**What you should do**
Go through the records and tally the lines that include the word "There". The answer is that total alone.

**Input for this task**
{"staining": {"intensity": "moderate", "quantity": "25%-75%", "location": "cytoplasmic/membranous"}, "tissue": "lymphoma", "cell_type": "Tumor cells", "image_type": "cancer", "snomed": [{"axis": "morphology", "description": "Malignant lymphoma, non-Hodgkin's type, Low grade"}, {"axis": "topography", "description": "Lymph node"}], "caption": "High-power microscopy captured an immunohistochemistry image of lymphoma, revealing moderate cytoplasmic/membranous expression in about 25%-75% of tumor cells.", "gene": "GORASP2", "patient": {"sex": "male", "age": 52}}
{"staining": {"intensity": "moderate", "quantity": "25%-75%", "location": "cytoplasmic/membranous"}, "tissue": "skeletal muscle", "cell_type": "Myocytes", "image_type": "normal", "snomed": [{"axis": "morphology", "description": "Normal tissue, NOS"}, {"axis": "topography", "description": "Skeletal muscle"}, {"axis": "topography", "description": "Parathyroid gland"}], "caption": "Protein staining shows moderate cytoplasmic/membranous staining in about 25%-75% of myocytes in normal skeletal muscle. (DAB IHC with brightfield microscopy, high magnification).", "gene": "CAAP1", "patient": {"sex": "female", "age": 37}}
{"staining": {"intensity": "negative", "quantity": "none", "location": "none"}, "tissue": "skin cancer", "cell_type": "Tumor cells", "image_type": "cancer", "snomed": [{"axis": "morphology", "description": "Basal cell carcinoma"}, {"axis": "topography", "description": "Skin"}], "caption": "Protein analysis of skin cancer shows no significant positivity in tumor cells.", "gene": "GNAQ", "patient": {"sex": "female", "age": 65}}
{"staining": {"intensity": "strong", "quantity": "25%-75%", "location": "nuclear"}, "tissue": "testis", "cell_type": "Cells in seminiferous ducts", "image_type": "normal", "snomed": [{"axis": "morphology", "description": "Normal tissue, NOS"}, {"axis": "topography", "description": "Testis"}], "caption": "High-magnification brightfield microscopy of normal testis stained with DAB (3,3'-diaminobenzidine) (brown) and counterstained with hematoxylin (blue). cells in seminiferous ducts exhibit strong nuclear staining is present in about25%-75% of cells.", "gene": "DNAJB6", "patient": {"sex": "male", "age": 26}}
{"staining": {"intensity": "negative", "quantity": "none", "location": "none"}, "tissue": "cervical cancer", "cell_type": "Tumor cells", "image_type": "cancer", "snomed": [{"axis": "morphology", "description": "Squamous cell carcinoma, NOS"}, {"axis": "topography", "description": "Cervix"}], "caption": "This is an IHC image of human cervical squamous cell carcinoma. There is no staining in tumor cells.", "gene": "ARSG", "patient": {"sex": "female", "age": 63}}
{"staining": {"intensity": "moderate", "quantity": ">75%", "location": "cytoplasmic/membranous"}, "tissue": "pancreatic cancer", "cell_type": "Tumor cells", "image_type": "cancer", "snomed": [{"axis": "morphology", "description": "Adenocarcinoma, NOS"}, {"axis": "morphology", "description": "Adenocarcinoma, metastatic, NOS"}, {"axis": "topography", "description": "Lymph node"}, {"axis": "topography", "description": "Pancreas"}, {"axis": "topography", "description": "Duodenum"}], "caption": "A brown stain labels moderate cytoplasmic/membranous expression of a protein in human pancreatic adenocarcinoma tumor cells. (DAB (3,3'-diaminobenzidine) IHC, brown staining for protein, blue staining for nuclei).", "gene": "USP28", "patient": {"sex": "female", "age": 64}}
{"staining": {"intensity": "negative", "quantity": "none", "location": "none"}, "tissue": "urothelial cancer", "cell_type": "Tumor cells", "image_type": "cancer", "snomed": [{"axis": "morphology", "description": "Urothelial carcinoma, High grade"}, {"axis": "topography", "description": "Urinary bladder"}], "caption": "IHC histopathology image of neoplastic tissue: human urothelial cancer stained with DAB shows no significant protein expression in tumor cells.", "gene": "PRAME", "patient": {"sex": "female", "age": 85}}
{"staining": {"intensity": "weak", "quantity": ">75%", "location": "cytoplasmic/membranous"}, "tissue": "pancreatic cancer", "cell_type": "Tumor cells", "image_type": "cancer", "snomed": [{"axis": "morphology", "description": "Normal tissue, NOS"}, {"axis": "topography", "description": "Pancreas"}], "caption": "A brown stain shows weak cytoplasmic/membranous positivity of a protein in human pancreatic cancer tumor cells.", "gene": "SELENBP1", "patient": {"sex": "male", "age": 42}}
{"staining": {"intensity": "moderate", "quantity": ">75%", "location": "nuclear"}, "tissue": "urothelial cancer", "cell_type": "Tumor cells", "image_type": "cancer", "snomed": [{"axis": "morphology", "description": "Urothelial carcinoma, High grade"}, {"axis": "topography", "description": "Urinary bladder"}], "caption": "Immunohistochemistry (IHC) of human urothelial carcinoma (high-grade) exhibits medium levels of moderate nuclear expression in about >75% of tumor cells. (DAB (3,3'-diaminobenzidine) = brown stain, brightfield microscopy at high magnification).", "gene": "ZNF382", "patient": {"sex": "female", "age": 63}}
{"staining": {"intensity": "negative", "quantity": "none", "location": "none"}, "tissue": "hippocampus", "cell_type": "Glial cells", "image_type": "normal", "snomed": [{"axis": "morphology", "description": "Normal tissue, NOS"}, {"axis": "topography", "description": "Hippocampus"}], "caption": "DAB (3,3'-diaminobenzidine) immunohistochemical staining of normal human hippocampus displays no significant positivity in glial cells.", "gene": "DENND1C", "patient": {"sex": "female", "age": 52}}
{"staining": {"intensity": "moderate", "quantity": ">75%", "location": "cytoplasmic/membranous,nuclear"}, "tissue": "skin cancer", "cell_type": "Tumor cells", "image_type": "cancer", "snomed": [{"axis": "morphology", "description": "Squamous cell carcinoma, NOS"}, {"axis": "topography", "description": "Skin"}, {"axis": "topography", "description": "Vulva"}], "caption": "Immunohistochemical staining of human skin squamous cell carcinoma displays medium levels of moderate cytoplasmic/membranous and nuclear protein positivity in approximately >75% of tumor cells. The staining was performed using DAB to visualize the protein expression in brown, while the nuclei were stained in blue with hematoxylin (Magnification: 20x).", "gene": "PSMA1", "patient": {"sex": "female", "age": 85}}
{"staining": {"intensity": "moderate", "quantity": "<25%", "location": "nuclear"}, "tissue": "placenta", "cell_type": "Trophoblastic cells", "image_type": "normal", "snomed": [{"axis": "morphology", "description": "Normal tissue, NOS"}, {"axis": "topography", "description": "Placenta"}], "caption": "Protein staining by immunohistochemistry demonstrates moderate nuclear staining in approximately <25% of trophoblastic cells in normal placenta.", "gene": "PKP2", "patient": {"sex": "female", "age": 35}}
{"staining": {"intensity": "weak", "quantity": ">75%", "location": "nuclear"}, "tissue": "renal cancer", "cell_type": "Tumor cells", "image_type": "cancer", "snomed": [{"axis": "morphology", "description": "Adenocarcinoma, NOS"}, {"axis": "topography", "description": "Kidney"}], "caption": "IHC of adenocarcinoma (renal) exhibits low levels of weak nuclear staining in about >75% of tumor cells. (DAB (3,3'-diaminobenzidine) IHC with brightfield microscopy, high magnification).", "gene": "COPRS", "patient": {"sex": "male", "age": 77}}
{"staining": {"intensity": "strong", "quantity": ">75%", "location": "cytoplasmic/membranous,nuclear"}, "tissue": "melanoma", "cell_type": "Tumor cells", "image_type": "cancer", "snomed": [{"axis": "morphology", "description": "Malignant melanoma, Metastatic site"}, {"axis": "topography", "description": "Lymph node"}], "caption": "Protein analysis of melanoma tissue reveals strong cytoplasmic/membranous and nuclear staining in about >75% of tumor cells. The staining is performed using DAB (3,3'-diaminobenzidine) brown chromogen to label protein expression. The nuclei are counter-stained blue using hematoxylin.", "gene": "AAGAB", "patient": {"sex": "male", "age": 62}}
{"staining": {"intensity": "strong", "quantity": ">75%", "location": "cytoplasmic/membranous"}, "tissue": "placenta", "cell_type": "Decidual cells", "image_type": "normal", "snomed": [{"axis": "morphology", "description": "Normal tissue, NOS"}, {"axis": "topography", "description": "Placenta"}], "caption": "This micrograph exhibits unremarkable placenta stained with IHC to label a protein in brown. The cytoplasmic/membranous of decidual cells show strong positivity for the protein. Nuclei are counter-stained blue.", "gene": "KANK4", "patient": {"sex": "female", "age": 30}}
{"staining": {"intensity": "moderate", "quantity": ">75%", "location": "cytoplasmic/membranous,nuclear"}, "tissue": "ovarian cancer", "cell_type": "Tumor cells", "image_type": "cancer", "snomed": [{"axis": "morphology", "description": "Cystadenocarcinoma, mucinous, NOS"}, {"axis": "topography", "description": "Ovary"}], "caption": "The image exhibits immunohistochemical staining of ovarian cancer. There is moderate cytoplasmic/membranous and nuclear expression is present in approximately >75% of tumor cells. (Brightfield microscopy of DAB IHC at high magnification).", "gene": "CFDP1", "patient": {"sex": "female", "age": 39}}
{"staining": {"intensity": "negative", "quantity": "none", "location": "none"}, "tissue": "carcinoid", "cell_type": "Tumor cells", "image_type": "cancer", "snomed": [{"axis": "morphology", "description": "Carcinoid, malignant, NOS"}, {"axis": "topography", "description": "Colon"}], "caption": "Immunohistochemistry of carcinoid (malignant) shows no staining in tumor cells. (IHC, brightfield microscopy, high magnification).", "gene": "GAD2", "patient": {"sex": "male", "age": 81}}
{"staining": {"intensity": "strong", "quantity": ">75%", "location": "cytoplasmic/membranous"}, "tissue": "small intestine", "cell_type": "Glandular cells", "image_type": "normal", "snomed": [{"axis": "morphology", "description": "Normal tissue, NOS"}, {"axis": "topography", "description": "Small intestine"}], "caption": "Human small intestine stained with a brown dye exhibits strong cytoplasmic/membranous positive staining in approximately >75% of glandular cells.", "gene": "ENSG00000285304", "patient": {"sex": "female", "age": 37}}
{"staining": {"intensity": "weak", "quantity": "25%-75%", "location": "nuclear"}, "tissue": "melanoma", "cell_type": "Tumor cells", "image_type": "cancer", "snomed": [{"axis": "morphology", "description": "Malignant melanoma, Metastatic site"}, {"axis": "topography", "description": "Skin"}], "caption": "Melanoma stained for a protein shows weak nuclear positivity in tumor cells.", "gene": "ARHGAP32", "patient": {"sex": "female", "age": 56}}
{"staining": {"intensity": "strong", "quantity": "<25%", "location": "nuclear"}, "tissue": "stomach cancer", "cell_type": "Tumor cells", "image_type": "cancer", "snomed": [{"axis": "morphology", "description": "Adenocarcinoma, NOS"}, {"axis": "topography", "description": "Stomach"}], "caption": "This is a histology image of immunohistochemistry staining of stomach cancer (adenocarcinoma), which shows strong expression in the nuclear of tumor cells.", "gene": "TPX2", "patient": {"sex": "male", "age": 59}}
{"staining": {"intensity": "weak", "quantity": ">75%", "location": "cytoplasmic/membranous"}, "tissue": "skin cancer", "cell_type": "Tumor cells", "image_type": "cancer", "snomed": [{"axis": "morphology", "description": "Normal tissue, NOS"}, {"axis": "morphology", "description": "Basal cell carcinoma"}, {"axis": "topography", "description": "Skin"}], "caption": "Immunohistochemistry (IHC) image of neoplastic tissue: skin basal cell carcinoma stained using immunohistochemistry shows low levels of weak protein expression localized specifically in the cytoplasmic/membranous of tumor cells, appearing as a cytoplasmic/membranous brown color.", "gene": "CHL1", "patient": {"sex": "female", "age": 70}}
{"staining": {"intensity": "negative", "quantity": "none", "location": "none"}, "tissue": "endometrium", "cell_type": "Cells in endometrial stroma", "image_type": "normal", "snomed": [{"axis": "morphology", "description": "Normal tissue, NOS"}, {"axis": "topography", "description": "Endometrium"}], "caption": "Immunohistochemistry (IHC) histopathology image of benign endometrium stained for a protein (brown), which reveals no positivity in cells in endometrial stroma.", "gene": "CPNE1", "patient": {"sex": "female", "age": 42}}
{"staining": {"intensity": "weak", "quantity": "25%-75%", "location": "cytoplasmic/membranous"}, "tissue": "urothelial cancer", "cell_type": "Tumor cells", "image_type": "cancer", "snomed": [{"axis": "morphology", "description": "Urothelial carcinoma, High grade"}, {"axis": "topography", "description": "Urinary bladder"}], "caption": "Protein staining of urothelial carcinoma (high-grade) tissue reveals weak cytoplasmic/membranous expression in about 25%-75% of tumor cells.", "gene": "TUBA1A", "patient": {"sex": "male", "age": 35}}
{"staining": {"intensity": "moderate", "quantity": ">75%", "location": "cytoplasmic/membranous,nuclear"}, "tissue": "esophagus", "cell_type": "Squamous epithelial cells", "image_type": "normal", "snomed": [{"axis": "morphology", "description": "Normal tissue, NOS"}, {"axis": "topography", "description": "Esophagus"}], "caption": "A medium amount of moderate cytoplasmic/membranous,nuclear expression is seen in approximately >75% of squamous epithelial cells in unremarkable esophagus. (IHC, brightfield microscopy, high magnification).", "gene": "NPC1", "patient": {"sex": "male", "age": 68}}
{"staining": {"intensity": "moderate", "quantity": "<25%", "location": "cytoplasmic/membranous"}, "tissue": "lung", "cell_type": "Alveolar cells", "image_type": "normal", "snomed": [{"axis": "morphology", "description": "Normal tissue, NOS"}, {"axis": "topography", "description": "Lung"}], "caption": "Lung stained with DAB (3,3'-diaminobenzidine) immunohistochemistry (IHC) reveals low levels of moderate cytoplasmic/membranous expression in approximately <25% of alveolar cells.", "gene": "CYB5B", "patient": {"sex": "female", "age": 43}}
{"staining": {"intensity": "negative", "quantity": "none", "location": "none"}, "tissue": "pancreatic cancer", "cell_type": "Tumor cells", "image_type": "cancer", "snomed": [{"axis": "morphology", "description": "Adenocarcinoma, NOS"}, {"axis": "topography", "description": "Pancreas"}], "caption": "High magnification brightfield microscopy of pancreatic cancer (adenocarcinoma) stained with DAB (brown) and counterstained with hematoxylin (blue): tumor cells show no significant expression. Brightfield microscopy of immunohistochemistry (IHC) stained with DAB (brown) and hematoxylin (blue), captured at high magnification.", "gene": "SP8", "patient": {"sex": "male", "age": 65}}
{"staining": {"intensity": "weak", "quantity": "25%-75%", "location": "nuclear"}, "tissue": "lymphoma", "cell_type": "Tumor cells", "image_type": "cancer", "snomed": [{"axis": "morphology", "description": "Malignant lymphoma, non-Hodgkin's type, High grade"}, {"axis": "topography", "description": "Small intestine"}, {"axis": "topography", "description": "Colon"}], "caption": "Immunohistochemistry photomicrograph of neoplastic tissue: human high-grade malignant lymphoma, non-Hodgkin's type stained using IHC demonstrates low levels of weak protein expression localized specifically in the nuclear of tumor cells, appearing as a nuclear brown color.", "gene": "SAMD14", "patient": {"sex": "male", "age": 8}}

**Response for this exercise**
2